• _Consigna 1_
Reproduce sin cambios el texto sobre el reglamento de restauración de ecosistemas, desde "El reglamento, diseñado" hasta "según EFE Verde.".
• _Consigna 2_
Prosigue el texto sobre el reglamento de restauración de ecosistemas a partir de su última oración.

El reglamento, diseñado por la Comisión Europea, pretende ser la implementación europea de los acuerdos de la Conferencia de Biodiversidad de Naciones Unidas (COP15) y aspira a restaurar todos los ecosistemas dañados de la Unión Europea para mitad de siglo, horizonte en el que la UE espera haberse convertido en una economía descarbonizada y sostenible, según EFE Verde.
El texto se presentó al completó y recaudó 44 votos a favor, 44 votos en contra, y cero abstenciones, de los 88 europarlamentarios de la comisión de Medioambiente. Ante este empate, el borrador de la normativa no puede adoptarse por lo que deberá ser modificado y enmendado aún de cara a la votación crucial en la sesión plenaria comunitaria en julio.

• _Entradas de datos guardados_
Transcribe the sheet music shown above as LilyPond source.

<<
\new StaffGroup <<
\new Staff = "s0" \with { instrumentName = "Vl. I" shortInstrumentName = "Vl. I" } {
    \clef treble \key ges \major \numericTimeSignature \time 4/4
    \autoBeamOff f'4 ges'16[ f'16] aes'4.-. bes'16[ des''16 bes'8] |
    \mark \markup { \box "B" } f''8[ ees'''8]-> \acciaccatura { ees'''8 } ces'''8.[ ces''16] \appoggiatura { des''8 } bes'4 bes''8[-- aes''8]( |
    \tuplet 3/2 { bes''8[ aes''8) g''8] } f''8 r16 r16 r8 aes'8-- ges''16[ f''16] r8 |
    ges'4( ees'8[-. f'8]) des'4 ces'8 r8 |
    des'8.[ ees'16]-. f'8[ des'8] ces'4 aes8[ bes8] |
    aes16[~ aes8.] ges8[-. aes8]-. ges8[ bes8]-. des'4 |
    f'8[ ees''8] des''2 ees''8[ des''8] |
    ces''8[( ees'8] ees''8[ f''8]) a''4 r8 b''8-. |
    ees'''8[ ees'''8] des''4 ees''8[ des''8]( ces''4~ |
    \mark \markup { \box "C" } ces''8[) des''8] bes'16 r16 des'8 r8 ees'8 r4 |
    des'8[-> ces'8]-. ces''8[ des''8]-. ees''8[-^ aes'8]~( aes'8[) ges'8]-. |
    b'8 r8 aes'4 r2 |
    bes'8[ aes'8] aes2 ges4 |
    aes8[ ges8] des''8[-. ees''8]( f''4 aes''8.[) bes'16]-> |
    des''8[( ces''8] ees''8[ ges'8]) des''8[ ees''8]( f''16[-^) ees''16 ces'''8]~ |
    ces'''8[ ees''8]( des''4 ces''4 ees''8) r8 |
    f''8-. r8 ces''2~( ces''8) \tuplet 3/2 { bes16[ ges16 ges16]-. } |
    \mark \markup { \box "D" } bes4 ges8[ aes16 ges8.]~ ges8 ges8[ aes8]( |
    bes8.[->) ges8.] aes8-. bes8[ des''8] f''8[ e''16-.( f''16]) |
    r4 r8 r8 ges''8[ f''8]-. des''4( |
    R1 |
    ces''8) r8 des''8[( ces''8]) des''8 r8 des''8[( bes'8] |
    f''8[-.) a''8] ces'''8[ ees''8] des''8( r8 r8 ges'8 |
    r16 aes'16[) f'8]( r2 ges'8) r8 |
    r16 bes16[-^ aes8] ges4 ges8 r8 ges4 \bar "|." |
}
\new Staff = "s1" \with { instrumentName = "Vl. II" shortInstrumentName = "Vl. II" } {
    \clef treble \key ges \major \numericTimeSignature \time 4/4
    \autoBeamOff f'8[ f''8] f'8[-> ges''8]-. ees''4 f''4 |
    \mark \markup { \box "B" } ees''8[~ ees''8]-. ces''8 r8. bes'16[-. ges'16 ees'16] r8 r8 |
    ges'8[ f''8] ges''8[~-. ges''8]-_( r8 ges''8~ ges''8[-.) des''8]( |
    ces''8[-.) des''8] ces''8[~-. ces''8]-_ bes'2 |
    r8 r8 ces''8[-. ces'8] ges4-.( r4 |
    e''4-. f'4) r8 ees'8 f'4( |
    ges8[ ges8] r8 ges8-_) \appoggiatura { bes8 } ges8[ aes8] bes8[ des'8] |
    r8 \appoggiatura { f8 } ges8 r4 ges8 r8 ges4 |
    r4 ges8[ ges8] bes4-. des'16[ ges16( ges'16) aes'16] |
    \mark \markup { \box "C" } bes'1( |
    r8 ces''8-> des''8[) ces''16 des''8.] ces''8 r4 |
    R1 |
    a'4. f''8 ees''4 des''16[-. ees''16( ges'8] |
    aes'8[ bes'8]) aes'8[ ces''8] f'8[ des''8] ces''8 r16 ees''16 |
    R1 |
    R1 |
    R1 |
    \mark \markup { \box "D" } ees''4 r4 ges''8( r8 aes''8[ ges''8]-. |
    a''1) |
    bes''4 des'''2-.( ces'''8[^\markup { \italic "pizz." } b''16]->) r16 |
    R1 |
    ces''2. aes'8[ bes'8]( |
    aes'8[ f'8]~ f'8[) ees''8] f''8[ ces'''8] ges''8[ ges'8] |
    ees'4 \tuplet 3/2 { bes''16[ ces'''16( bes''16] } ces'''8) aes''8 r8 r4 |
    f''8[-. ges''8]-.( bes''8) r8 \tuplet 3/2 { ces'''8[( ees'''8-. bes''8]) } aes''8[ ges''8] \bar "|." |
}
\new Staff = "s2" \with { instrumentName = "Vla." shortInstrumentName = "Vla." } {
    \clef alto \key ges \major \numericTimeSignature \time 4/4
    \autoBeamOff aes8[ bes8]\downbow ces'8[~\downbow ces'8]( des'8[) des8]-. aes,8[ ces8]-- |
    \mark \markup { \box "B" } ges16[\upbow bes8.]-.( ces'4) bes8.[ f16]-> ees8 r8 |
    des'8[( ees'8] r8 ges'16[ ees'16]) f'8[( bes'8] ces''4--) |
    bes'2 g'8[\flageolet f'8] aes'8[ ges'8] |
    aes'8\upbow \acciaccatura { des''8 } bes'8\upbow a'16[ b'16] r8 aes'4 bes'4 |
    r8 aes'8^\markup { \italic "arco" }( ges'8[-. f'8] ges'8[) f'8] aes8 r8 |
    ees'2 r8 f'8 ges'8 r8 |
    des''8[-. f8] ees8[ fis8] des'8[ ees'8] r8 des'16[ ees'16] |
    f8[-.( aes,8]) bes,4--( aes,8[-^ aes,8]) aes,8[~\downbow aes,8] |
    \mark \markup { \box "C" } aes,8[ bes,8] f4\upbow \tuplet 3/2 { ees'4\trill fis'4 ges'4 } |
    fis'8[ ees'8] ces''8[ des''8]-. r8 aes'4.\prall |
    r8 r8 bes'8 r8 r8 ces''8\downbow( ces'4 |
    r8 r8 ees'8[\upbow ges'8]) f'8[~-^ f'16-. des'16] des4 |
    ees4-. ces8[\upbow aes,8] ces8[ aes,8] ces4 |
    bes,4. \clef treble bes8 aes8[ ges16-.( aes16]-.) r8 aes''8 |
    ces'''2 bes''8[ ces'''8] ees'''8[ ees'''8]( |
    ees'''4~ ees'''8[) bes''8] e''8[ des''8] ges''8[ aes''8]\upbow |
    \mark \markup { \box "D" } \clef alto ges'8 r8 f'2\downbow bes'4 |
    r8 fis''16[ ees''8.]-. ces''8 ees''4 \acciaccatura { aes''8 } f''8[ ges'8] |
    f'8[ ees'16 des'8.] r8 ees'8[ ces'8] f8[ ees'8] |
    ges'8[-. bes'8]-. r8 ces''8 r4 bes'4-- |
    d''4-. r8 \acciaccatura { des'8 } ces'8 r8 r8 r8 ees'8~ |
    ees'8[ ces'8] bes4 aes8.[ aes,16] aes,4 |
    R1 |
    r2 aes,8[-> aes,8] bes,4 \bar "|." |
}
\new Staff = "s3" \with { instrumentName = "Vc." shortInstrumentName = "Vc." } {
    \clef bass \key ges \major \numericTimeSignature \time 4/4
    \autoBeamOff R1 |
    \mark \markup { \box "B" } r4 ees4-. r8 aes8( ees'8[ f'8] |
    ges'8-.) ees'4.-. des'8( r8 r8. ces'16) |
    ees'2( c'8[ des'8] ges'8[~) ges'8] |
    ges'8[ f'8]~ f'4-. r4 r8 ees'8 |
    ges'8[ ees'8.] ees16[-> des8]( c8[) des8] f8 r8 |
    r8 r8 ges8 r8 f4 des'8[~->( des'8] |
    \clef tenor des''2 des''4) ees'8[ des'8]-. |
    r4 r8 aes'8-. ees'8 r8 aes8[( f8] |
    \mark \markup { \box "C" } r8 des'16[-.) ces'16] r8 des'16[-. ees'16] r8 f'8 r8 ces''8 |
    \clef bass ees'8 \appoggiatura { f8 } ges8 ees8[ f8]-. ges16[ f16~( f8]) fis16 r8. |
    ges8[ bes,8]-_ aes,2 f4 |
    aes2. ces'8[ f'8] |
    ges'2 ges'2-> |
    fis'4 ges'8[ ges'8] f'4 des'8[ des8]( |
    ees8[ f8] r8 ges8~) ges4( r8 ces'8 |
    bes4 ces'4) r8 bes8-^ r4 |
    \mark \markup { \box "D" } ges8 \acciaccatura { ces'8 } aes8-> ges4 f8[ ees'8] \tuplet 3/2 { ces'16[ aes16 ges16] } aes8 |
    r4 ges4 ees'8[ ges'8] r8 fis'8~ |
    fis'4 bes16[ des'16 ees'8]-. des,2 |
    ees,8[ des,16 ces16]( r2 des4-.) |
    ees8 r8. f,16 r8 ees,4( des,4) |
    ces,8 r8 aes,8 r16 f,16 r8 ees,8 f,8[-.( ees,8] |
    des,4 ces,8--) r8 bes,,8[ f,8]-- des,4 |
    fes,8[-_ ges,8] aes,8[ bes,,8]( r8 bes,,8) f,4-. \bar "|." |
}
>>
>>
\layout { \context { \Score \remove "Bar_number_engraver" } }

• _Respuesta 1_
El reglamento, diseñado por la Comisión Europea, pretende ser la implementación europea de los acuerdos de la Conferencia de Biodiversidad de Naciones Unidas (COP15) y aspira a restaurar todos los ecosistemas dañados de la Unión Europea para mitad de siglo, horizonte en el que la UE espera haberse convertido en una economía descarbonizada y sostenible, según EFE Verde.

• _Respuesta 2_
Antes de su paso por la comisión de Medioambiente, el borrador había sido rechazado por las comisiones de Agricultura y Pesca. A pesar de que la opinión de estas comisiones es consultiva, la negativa preocupa el futuro de la normativa de cara a la sesión plenaria de julio. Si el pleno comunitario rechazara la Ley, esta se vería gravemente comprometida.
A pesar del rechazo, el español César Luena (PSOE) afirmaba en la sesión, “De alguna forma ya hemos ganado, porque hemos logrado que este texto siga su tramitación”.